* **What you should do**
Rewrite the stretch of the listing from the line containing "Is the value" through the line containing "Reading right to", changing "chart" to "graph" and keeping everything else the same. Leave the pictures out of your answer.

#### Records supplied ####

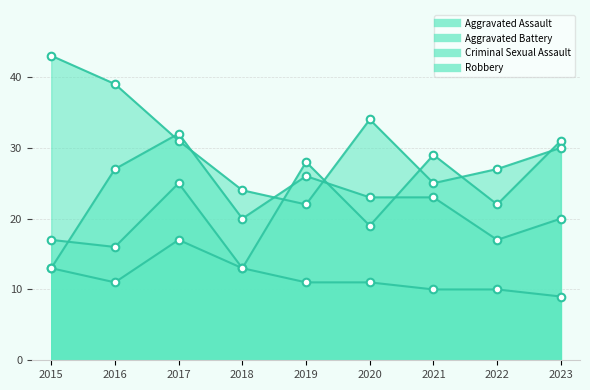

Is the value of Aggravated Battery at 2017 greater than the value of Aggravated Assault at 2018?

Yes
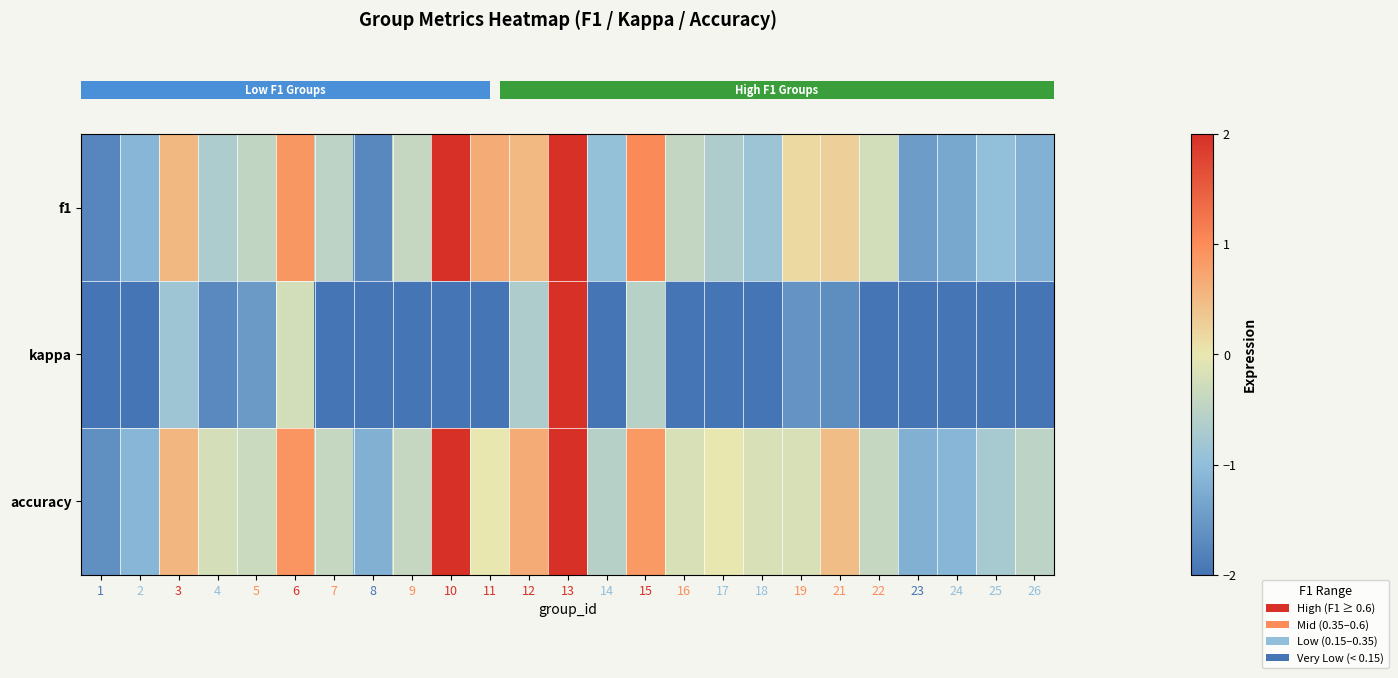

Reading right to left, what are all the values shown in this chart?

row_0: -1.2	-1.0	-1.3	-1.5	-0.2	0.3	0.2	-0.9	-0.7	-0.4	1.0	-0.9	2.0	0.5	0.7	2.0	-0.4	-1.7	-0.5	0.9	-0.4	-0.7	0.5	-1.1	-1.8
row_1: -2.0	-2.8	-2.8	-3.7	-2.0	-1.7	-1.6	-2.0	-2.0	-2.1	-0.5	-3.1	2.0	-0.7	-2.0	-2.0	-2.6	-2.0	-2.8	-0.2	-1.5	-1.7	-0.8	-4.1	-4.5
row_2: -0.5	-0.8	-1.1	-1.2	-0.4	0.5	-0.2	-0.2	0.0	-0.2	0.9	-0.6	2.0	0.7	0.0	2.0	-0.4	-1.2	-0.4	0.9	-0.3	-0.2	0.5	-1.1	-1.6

####
#### Records supplied ####

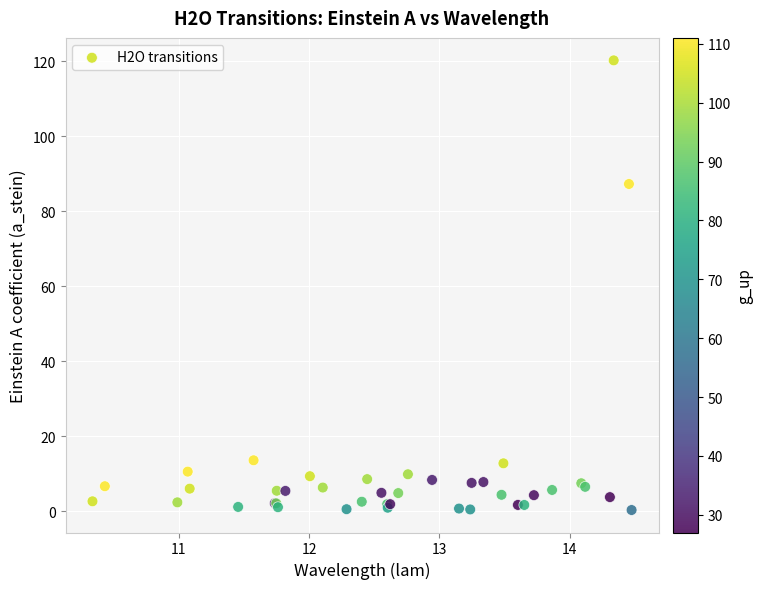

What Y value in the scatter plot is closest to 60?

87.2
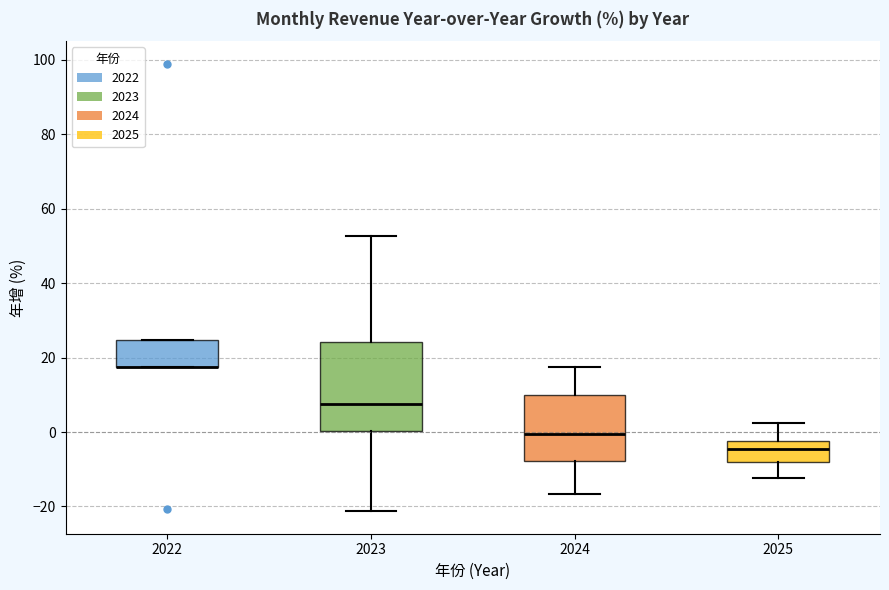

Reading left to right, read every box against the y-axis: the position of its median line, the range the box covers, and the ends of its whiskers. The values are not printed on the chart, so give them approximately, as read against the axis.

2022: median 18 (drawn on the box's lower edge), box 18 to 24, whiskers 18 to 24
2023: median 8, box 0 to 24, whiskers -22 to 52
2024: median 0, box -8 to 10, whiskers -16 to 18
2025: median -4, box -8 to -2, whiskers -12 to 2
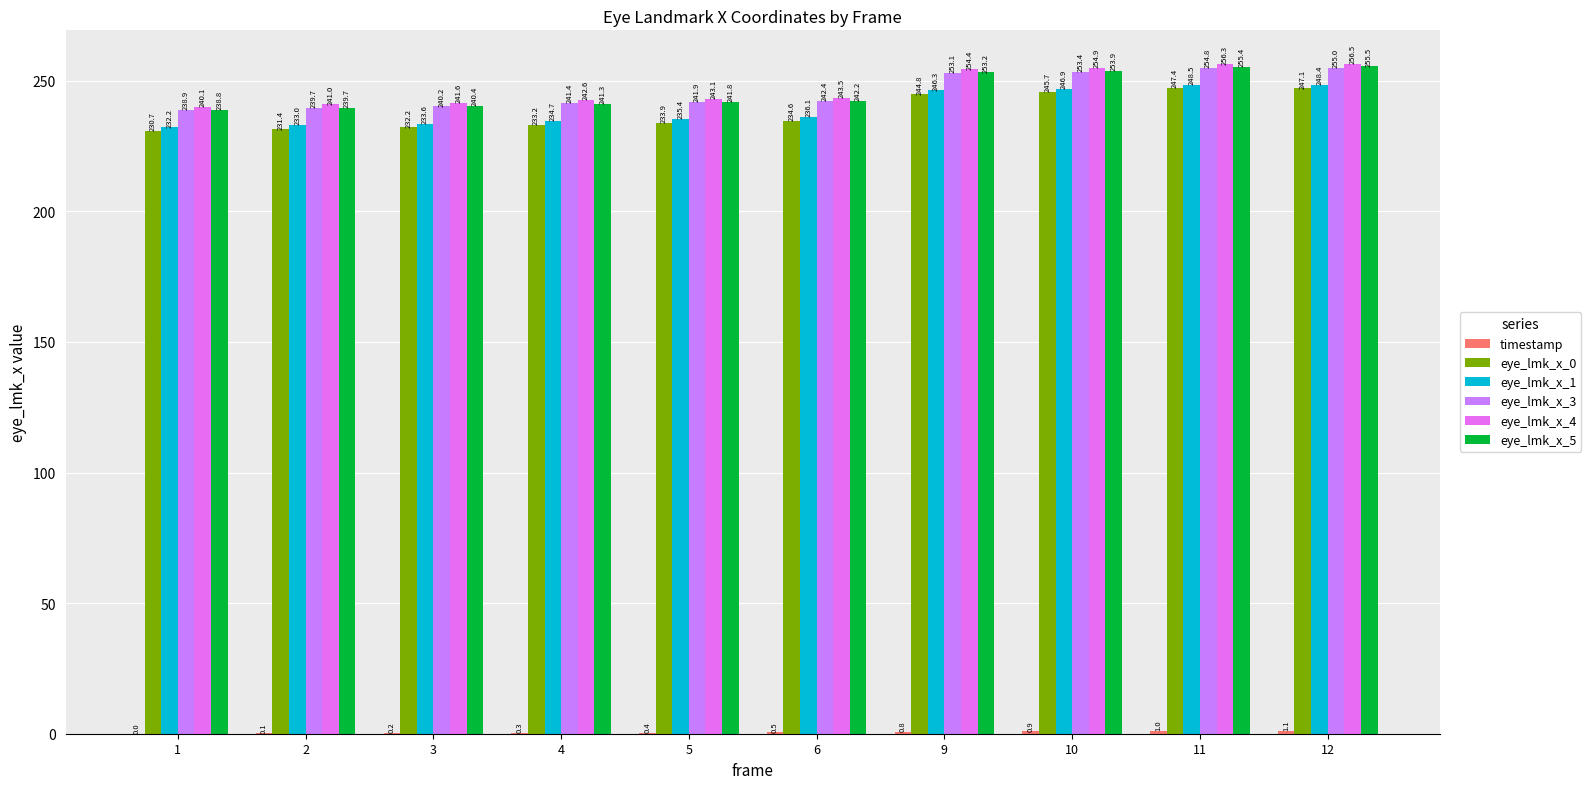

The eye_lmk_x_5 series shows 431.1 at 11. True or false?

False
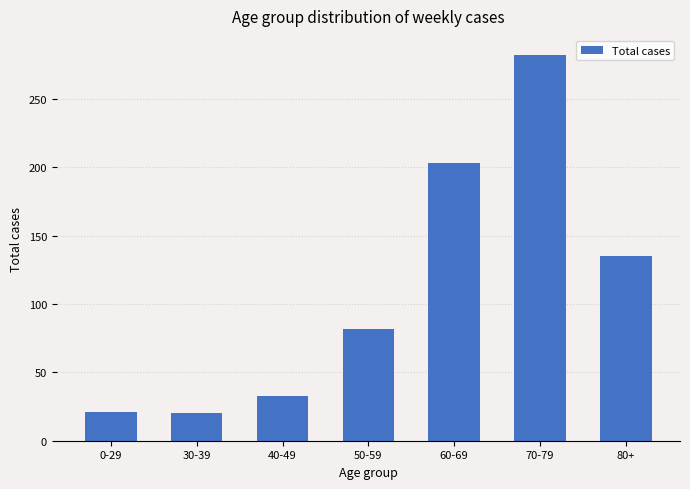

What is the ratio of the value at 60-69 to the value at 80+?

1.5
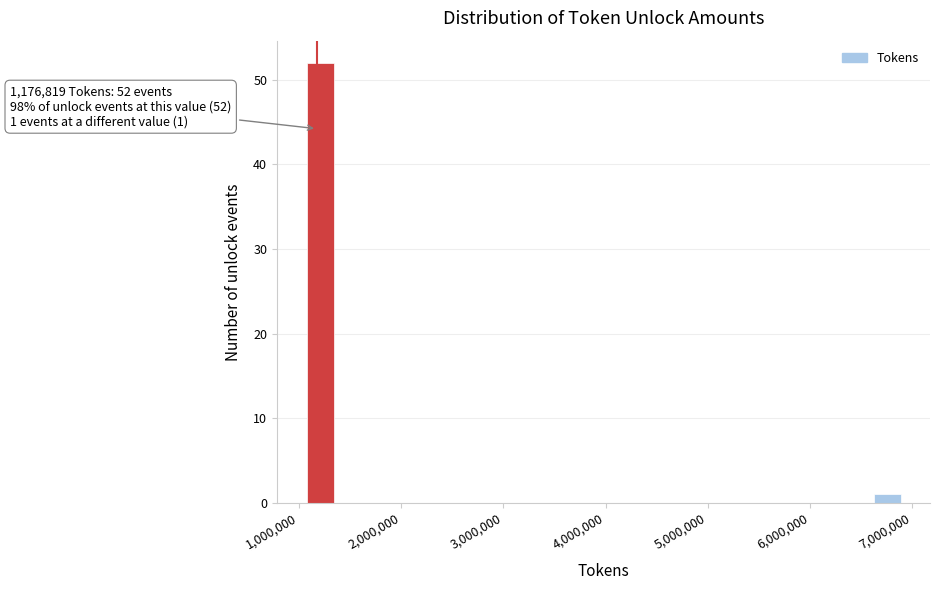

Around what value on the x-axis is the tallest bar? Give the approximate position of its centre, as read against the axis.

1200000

####

* **Solution**
Is the value of Aggravated Battery at 2017 greater than the value of Aggravated Assault at 2018?

Yes

Reading right to left, what are all the values shown in this graph?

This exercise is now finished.